• **EXERCISE DATA**:
━━━━━━

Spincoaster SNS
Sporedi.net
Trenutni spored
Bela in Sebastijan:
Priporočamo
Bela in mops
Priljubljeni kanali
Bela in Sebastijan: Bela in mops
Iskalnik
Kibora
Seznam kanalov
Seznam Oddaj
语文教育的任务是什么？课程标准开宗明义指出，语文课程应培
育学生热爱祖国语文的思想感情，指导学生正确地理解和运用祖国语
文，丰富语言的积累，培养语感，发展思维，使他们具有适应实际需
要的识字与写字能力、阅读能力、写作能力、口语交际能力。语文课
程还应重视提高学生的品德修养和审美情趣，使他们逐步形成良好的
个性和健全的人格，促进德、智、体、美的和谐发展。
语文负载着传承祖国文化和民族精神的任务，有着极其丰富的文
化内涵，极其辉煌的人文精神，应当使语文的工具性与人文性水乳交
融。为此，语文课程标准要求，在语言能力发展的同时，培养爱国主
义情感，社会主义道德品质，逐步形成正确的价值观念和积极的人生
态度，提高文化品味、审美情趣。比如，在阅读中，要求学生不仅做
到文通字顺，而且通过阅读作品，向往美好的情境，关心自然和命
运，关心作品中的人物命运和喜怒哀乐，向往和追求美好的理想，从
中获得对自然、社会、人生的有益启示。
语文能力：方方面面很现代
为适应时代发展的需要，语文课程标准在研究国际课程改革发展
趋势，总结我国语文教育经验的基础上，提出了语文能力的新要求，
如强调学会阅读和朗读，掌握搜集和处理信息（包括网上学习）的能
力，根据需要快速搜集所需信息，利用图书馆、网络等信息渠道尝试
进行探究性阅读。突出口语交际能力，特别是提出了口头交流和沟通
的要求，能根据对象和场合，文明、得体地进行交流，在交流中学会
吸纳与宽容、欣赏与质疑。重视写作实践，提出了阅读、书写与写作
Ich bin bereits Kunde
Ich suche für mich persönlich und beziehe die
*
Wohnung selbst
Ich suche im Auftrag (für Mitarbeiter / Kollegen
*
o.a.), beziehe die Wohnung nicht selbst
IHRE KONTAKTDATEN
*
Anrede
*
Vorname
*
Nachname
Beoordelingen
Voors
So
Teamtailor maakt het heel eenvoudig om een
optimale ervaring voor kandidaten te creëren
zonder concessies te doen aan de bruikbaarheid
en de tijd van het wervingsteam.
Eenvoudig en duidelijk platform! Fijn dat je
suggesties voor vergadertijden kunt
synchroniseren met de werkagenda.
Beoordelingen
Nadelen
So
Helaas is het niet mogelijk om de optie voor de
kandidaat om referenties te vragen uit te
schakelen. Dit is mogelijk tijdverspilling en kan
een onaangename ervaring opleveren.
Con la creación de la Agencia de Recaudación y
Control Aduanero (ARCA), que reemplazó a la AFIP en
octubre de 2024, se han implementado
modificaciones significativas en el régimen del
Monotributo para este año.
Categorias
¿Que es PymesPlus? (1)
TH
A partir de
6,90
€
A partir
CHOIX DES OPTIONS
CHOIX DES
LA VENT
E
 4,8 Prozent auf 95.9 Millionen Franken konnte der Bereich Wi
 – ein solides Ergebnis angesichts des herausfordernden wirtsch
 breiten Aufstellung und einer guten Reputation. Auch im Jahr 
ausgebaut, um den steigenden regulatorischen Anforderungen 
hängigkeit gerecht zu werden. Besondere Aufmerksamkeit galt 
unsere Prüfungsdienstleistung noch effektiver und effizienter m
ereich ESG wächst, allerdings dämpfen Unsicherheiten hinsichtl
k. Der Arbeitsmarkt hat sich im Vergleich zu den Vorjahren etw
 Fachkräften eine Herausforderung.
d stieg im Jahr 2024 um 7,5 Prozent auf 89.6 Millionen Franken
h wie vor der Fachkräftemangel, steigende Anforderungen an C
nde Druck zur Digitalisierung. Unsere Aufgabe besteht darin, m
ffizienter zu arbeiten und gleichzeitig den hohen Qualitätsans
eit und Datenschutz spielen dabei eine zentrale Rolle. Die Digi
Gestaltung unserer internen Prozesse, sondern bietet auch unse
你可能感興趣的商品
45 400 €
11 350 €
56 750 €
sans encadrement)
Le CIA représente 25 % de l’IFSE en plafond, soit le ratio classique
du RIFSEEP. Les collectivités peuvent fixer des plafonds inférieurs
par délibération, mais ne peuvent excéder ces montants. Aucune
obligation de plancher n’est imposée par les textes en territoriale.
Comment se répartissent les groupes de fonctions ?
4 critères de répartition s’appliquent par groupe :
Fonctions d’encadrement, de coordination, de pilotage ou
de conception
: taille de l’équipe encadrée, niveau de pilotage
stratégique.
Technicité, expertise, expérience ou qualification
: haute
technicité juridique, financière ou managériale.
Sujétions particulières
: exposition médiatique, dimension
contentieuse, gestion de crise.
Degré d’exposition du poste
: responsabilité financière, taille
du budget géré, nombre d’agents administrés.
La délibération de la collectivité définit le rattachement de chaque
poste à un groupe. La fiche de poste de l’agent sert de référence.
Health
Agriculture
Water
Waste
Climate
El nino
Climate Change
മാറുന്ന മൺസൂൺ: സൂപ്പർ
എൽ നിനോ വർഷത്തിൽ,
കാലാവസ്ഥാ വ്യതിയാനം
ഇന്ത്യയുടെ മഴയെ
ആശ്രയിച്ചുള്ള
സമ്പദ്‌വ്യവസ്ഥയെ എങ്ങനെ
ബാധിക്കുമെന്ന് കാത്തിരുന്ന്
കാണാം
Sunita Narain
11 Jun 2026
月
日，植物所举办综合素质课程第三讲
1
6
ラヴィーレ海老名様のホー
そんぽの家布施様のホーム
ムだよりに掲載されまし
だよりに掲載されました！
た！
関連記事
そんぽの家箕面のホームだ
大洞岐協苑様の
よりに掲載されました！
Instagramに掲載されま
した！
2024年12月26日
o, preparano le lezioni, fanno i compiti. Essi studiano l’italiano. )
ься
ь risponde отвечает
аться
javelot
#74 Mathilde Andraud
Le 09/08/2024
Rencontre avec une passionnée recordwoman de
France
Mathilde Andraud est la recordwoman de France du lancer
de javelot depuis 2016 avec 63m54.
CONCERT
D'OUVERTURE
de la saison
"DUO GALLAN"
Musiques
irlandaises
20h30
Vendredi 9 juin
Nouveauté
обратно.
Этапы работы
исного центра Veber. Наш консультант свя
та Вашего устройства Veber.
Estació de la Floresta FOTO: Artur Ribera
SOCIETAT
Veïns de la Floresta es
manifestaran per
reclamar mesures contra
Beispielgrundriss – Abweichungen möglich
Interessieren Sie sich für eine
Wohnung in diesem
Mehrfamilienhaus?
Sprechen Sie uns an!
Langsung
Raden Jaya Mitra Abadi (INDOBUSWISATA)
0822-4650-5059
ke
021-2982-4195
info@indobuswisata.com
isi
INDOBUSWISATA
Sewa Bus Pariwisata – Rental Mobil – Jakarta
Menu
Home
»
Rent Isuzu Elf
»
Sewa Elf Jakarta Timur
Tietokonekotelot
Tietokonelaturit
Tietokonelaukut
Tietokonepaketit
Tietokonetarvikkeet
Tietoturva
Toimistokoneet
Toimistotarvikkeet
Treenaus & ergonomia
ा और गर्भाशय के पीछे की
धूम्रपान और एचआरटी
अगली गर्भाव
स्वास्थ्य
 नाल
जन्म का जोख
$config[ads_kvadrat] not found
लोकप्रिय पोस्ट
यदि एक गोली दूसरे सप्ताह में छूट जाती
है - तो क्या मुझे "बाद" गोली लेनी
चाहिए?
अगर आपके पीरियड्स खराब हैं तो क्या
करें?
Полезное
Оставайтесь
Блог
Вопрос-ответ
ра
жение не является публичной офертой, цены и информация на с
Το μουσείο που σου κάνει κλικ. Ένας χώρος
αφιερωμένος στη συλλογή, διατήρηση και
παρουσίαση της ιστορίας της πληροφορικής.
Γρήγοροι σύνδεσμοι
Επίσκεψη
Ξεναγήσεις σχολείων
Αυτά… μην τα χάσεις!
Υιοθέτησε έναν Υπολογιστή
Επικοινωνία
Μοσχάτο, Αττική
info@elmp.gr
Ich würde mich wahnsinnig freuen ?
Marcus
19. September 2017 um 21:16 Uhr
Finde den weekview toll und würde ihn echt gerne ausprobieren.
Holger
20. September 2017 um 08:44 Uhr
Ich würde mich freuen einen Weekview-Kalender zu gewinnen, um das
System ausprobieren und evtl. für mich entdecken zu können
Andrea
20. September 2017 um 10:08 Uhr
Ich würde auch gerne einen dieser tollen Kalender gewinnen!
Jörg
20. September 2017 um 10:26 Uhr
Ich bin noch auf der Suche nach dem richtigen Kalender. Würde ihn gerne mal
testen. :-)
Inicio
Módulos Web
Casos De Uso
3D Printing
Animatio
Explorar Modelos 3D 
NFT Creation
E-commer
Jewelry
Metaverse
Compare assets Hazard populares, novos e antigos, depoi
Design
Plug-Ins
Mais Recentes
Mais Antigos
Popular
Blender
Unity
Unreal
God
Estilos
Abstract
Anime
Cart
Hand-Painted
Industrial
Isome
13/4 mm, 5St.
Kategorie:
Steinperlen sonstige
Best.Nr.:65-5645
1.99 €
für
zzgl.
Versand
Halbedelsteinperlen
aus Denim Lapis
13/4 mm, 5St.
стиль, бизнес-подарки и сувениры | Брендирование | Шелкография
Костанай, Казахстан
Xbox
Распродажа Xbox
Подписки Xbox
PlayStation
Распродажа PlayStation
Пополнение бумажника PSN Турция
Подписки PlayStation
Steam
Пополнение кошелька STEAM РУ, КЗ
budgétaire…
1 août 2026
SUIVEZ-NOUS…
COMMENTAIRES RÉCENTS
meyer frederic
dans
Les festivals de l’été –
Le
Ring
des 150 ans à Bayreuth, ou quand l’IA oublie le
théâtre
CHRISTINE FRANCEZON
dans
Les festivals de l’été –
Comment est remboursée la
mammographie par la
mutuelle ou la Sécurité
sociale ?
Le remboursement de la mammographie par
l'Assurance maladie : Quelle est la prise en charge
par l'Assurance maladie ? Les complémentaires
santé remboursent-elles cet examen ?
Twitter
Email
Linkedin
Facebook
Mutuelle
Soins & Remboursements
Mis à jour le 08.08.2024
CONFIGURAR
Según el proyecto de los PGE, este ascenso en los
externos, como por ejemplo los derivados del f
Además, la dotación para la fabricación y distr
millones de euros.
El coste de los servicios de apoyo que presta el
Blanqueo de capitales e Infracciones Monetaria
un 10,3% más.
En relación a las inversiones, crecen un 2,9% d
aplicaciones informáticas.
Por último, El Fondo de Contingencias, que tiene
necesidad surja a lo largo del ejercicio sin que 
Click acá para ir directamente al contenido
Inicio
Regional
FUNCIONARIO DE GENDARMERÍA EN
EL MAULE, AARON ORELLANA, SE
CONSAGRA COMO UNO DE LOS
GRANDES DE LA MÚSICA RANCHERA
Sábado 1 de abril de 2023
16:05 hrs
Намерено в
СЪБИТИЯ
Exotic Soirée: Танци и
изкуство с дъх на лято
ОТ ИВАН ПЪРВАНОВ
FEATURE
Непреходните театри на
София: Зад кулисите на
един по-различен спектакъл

━━━━━━

• **JOB**:
Reproduce the data line for line, starting with its first line and ending with the line that contains "hängigkeit gerecht zu", with both of those lines included.

• **SOLUTION TO THIS TASK**:
Spincoaster SNS
Sporedi.net
Trenutni spored
Bela in Sebastijan:
Priporočamo
Bela in mops
Priljubljeni kanali
Bela in Sebastijan: Bela in mops
Iskalnik
Kibora
Seznam kanalov
Seznam Oddaj
语文教育的任务是什么？课程标准开宗明义指出，语文课程应培
育学生热爱祖国语文的思想感情，指导学生正确地理解和运用祖国语
文，丰富语言的积累，培养语感，发展思维，使他们具有适应实际需
要的识字与写字能力、阅读能力、写作能力、口语交际能力。语文课
程还应重视提高学生的品德修养和审美情趣，使他们逐步形成良好的
个性和健全的人格，促进德、智、体、美的和谐发展。
语文负载着传承祖国文化和民族精神的任务，有着极其丰富的文
化内涵，极其辉煌的人文精神，应当使语文的工具性与人文性水乳交
融。为此，语文课程标准要求，在语言能力发展的同时，培养爱国主
义情感，社会主义道德品质，逐步形成正确的价值观念和积极的人生
态度，提高文化品味、审美情趣。比如，在阅读中，要求学生不仅做
到文通字顺，而且通过阅读作品，向往美好的情境，关心自然和命
运，关心作品中的人物命运和喜怒哀乐，向往和追求美好的理想，从
中获得对自然、社会、人生的有益启示。
语文能力：方方面面很现代
为适应时代发展的需要，语文课程标准在研究国际课程改革发展
趋势，总结我国语文教育经验的基础上，提出了语文能力的新要求，
如强调学会阅读和朗读，掌握搜集和处理信息（包括网上学习）的能
力，根据需要快速搜集所需信息，利用图书馆、网络等信息渠道尝试
进行探究性阅读。突出口语交际能力，特别是提出了口头交流和沟通
的要求，能根据对象和场合，文明、得体地进行交流，在交流中学会
吸纳与宽容、欣赏与质疑。重视写作实践，提出了阅读、书写与写作
Ich bin bereits Kunde
Ich suche für mich persönlich und beziehe die
*
Wohnung selbst
Ich suche im Auftrag (für Mitarbeiter / Kollegen
*
o.a.), beziehe die Wohnung nicht selbst
IHRE KONTAKTDATEN
*
Anrede
*
Vorname
*
Nachname
Beoordelingen
Voors
So
Teamtailor maakt het heel eenvoudig om een
optimale ervaring voor kandidaten te creëren
zonder concessies te doen aan de bruikbaarheid
en de tijd van het wervingsteam.
Eenvoudig en duidelijk platform! Fijn dat je
suggesties voor vergadertijden kunt
synchroniseren met de werkagenda.
Beoordelingen
Nadelen
So
Helaas is het niet mogelijk om de optie voor de
kandidaat om referenties te vragen uit te
schakelen. Dit is mogelijk tijdverspilling en kan
een onaangename ervaring opleveren.
Con la creación de la Agencia de Recaudación y
Control Aduanero (ARCA), que reemplazó a la AFIP en
octubre de 2024, se han implementado
modificaciones significativas en el régimen del
Monotributo para este año.
Categorias
¿Que es PymesPlus? (1)
TH
A partir de
6,90
€
A partir
CHOIX DES OPTIONS
CHOIX DES
LA VENT
E
 4,8 Prozent auf 95.9 Millionen Franken konnte der Bereich Wi
 – ein solides Ergebnis angesichts des herausfordernden wirtsch
 breiten Aufstellung und einer guten Reputation. Auch im Jahr 
ausgebaut, um den steigenden regulatorischen Anforderungen 
hängigkeit gerecht zu werden. Besondere Aufmerksamkeit galt 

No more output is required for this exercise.